O’Devaney Gardens build to be shelved unless €7m deal agreed
Redevelopment to be ‘abandoned’ unless councillors sanction €7m deal with Bartra
The original estate, of 272 flats built in 1954 and now demolished, had been entirely social housing. Several councillors had suggested the new housing should be kept in council ownership through the use of cost rental or affordable rental models. File photograph: Tom Honan
Brendan Kenny said the deal would mean affordable homes available for sale at an average cost of €300,000 and that none would cost more than €320,000, the maximum qualifying price for the Government’s Rebuilding Ireland home-loan scheme.

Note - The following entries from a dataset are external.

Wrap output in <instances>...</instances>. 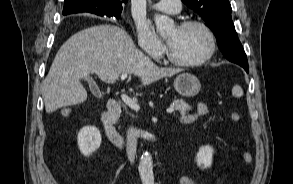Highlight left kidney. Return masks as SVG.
<instances>
[{"instance_id":"obj_1","label":"left kidney","mask_w":293,"mask_h":184,"mask_svg":"<svg viewBox=\"0 0 293 184\" xmlns=\"http://www.w3.org/2000/svg\"><path fill=\"white\" fill-rule=\"evenodd\" d=\"M212 157L213 148L209 145L202 146L196 155L197 165L203 169L210 167L212 164Z\"/></svg>"}]
</instances>
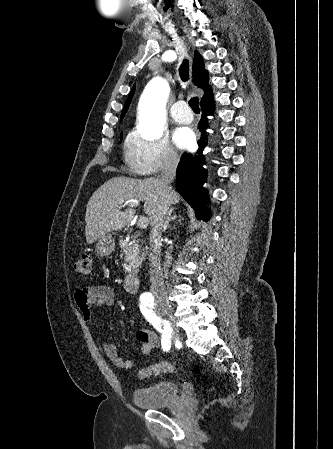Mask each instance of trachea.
<instances>
[{
	"label": "trachea",
	"mask_w": 333,
	"mask_h": 449,
	"mask_svg": "<svg viewBox=\"0 0 333 449\" xmlns=\"http://www.w3.org/2000/svg\"><path fill=\"white\" fill-rule=\"evenodd\" d=\"M179 72H180V77H181L182 81H187L189 78V65H188L187 59L183 60L181 66L179 68ZM189 105L194 112L200 111L198 97L191 98L189 100Z\"/></svg>",
	"instance_id": "obj_1"
}]
</instances>
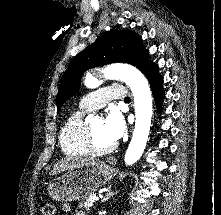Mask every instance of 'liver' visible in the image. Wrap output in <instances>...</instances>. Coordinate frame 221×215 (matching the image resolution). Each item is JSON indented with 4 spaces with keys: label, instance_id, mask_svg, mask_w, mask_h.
<instances>
[{
    "label": "liver",
    "instance_id": "1",
    "mask_svg": "<svg viewBox=\"0 0 221 215\" xmlns=\"http://www.w3.org/2000/svg\"><path fill=\"white\" fill-rule=\"evenodd\" d=\"M93 160L92 158L65 157L54 165L50 175H57L66 170L80 168Z\"/></svg>",
    "mask_w": 221,
    "mask_h": 215
}]
</instances>
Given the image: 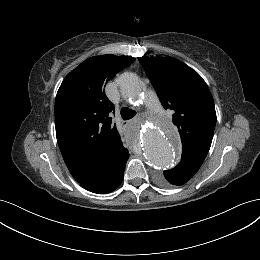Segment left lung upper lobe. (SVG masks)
Returning <instances> with one entry per match:
<instances>
[{"instance_id": "left-lung-upper-lobe-1", "label": "left lung upper lobe", "mask_w": 260, "mask_h": 260, "mask_svg": "<svg viewBox=\"0 0 260 260\" xmlns=\"http://www.w3.org/2000/svg\"><path fill=\"white\" fill-rule=\"evenodd\" d=\"M141 65L165 109L174 110L172 122L182 142V157L177 166L199 169L206 158L216 125L213 97L202 77L172 57H139ZM160 182L171 186L165 176Z\"/></svg>"}]
</instances>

The deal with Bartra, the company behind a controversial co-living scheme in Dún Laoghaire, will result in the construction of 768 homes, 411 of which would be sold privately by the developer, 192 would be used for social housing and 165 would be sold to qualifying affordable housing purchasers.

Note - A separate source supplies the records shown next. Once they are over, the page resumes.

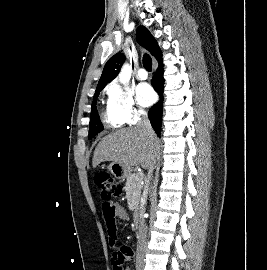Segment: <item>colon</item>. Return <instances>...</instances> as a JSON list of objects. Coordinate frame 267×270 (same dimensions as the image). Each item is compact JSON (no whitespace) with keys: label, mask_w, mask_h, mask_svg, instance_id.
<instances>
[{"label":"colon","mask_w":267,"mask_h":270,"mask_svg":"<svg viewBox=\"0 0 267 270\" xmlns=\"http://www.w3.org/2000/svg\"><path fill=\"white\" fill-rule=\"evenodd\" d=\"M94 182L96 187L99 189L101 199L104 202H108L112 198H115L121 194V186L108 173L97 174L94 178ZM111 262L113 270H122V258L120 256L114 255L111 258Z\"/></svg>","instance_id":"1"}]
</instances>
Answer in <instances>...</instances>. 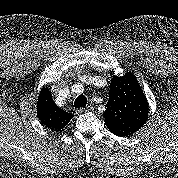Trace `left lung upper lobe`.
<instances>
[{
  "mask_svg": "<svg viewBox=\"0 0 178 178\" xmlns=\"http://www.w3.org/2000/svg\"><path fill=\"white\" fill-rule=\"evenodd\" d=\"M148 112V102L136 77L130 72L114 76L104 112L106 126L133 134L146 123Z\"/></svg>",
  "mask_w": 178,
  "mask_h": 178,
  "instance_id": "left-lung-upper-lobe-1",
  "label": "left lung upper lobe"
}]
</instances>
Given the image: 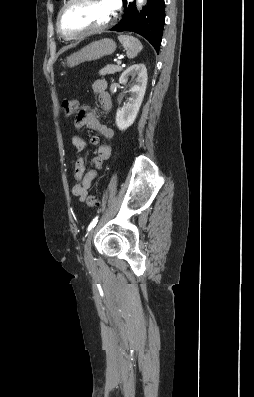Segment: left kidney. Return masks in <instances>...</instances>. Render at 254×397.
I'll use <instances>...</instances> for the list:
<instances>
[{
	"mask_svg": "<svg viewBox=\"0 0 254 397\" xmlns=\"http://www.w3.org/2000/svg\"><path fill=\"white\" fill-rule=\"evenodd\" d=\"M130 75L135 78V83L129 90L128 102L117 110L116 125L119 130H126L134 123L146 91L148 80L146 66L139 63L128 67L120 76L119 83L126 84Z\"/></svg>",
	"mask_w": 254,
	"mask_h": 397,
	"instance_id": "left-kidney-1",
	"label": "left kidney"
}]
</instances>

In addition to a cash payment of €7 million, Bartra will be providing the social and affordable homes at a discount on market prices equivalent to about €32 million, said Mr Kenny.

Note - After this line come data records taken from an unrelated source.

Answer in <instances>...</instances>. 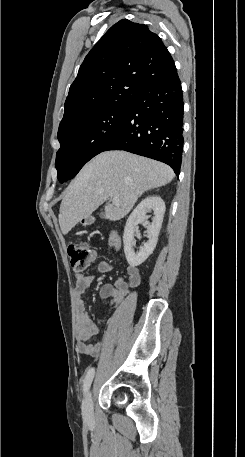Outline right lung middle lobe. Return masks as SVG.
<instances>
[{
    "label": "right lung middle lobe",
    "instance_id": "dd1d6c3e",
    "mask_svg": "<svg viewBox=\"0 0 245 457\" xmlns=\"http://www.w3.org/2000/svg\"><path fill=\"white\" fill-rule=\"evenodd\" d=\"M131 100H118L59 125L60 149L55 166L58 180L72 179L83 165L101 153L123 123Z\"/></svg>",
    "mask_w": 245,
    "mask_h": 457
}]
</instances>
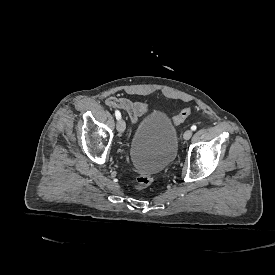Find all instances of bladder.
Wrapping results in <instances>:
<instances>
[{"mask_svg":"<svg viewBox=\"0 0 275 275\" xmlns=\"http://www.w3.org/2000/svg\"><path fill=\"white\" fill-rule=\"evenodd\" d=\"M177 152L175 126L167 112L155 106L133 131L131 161L141 173H158L172 163Z\"/></svg>","mask_w":275,"mask_h":275,"instance_id":"obj_1","label":"bladder"}]
</instances>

The affordable buyers, who would be nominated by the council, would be able to buy one-bedroom apartments for €240,000-€250,000 or two-bedroom houses for €260,000-€300,000. Two-bedroom apartments and three-bedroom houses would be the highest priced homes, costing from €300,000 to €320,000.
The prices had been set in line with January 1st, 2018, rates and would not change over the development period, “with the result that a home of similar size and typology will be the same price in the fifth year as the first year”, said Mr Kenny.
Bartra is planning a number of build-to-rent and co-living schemes in the city and recently received planning permission for a development in Dún Laoghaire which would mean communal kitchen facilities shared by up to 42 residents. Mr Kenny said there would be “no studio apartments, no shared accommodation, no student accommodation” in O’Devaney Gardens. There would also be “tenure neutrality” with “no design difference between the social, private or affordable homes”.
The original estate, of 272 flats built in 1954 and now demolished, had been entirely social housing. Several councillors had suggested the new housing should be kept in council ownership through the use of cost rental or affordable rental models.
However, Mr Kenny said when the council was seeking a developer “affordable purchase was identified as the only viable methodology, mainly as a result of the fact that both of the two rental models at that stage were quite some time away from reality”. Due to the rules of the public procurement process this “cannot at this stage be changed” he said.
The plan for O’Devaney Gardens was agreed by the previous council in 2017, but the Bartra deal needs the sanction of the new council on Monday to go ahead.
If it is not approved “then unfortunately the O’Devaney Gardens Project and the procurement process will have to be abandoned. This would mean going totally ‘back to the drawing board’ and we realistically would estimate that it could be another five years before we would reach the stage that the project is currently at,” he said.